Treatment of Chronic Hepatitis C
The therapy for chronic hepatitis C has evolved steadily since alpha interferon was first approved for use in this disease more than 10 years ago. At the present time, the optimal regimen appears to be a 24- or 48-week course of the combination of pegylated alpha interferon and ribavirin.
Alpha interferon is a host protein that is made in response to viral infections and has natural antiviral activity. Recombinant forms of alpha interferon have been produced, and several formulations (alfa-2a, alfa-2b, consensus interferon) are available as therapy for hepatitis C. These standard forms of interferon, however, are now being replaced by pegylated interferons (peginterferons). Peginterferon is alpha interferon that has been modified chemically by the addition of a large inert molecule of polyethylene glycol. Pegylation changes the uptake, distribution, and excretion of interferon, prolonging its half-life. Peginterferon can be given once weekly and provides a constant level of interferon in the blood, whereas standard interferon must be given several times weekly and provides intermittent and fluctuating levels. In addition, peginterferon is more active than standard interferon in inhibiting HCV and yields higher sustained response rates with similar side effects. Because of its ease of administration and better efficacy, peginterferon has been replacing standard interferon both as monotherapy and as combination therapy for hepatitis C.
Ribavirin is an oral antiviral agent that has activity against a broad range of viruses. By itself, ribavirin has little effect on HCV, but adding it to interferon increases the sustained response rate by two- to threefold. For these reasons, combination therapy is now recommended for hepatitis C, and interferon monotherapy is applied only when there are specific reasons not to use ribavirin.
Two forms of peginterferon have been developed and studied in large clinical trials: peginterferon alfa-2a (Pegasys: Hoffman La Roche: Nutley, NJ) and peginterferon alfa-2b (Pegintron: Schering-Plough Corporation, Kenilworth, NJ). These two products are roughly equivalent in efficacy and safety, but have different dosing regimens. Peginterferon alfa-2a is given subcutaneously in a fixed dose of 180 micrograms (mcg) per week. Peginterferon alfa-2b is given subcutaneously weekly in a weight-based dose of 1.5 mcg per kilogram per week (thus in the range of 75 to 150 mcg per week).
Ribavirin is an oral medication, given twice a day in 200-mg capsules for a total daily dose based upon body weight. The standard dose of ribavirin is 1,000 mg for patients who weigh less than 75 kilograms (165 pounds) and 1,200 mg for those who weigh more than 75 kilograms. In certain situations, an 800-mg dose (400 mg twice daily) is recommended (see below).

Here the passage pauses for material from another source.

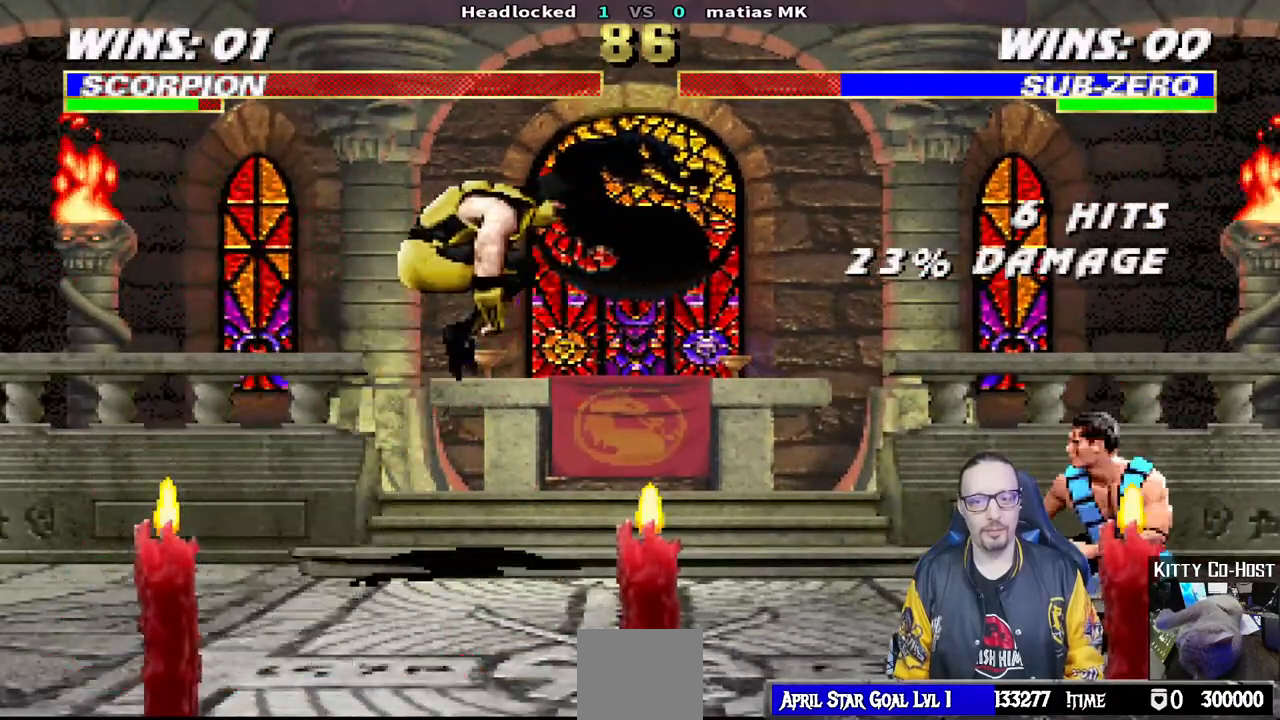
{"dt_ms": 500, "buttons": [], "left_stick": "center", "right_stick": "center"}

Combination therapy leads to rapid improvements in serum ALT levels and disappearance of detectable HCV RNA in up to 70 percent of patients. However, long-term improvement in hepatitis C occurs only if HCV RNA disappears during therapy and stays undetectable once therapy is stopped. Among patients who become HCV RNA negative during treatment, a proportion relapse when therapy is stopped. The relapse rate is lower in patients treated with combination therapy compared with monotherapy. Thus, a 48-week course of combination therapy using peginterferon and ribavirin yields a sustained response rate of approximately 55 percent. A similar course of peginterferon monotherapy yields a sustained response rate of only 35 percent. A response is considered "sustained" if HCV RNA remains undetectable for 6 months or more after stopping therapy.
The optimal duration of treatment varies depending on whether interferon monotherapy or combination therapy is used, as well as by HCV genotype. For patients treated with peginterferon monotherapy, a 48-week course is recommended, regardless of genotype. For patients treated with combination therapy, the optimal duration of treatment depends on viral genotype. Patients with genotypes 2 and 3 have a high rate of response to combination treatment (70 to 80 percent), and a 24-week course of combination therapy yields results equivalent to those of a 48-week course. In contrast, patients with genotype 1 have a lower rate of response to combination therapy (40 to 45 percent), and a 48-week course yields a significantly better sustained response rate. Again, because of the variable responses to treatment, testing for HCV genotype is clinically useful when using combination therapy.
In addition, the optimal dose of ribavirin appears to vary depending on genotype. For patients with genotypes 2 or 3, a dose of 800 mg daily appears adequate. For patients with genotype 1, the full dose of ribavirin (1,000 or 1,200 mg daily depending on body weight) appears to be needed for an optimal response.
Who Should Be Treated?
Patients with anti-HCV, HCV RNA, elevated serum aminotransferase levels, and evidence of chronic hepatitis on liver biopsy, and with no contraindications, should be offered therapy with the combination of alpha interferon and ribavirin. The National Institutes of Health Consensus Development Conference Panel recommended that therapy for hepatitis C be limited to those patients who have histological evidence of progressive disease. Thus, the panel recommended that all patients with fibrosis or moderate to severe degrees of inflammation and necrosis on liver biopsy should be treated and that patients with less severe histological disease be managed on an individual basis. Patient selection should not be based on the presence or absence of symptoms, the mode of acquisition, the genotype of HCV RNA, or serum HCV RNA levels.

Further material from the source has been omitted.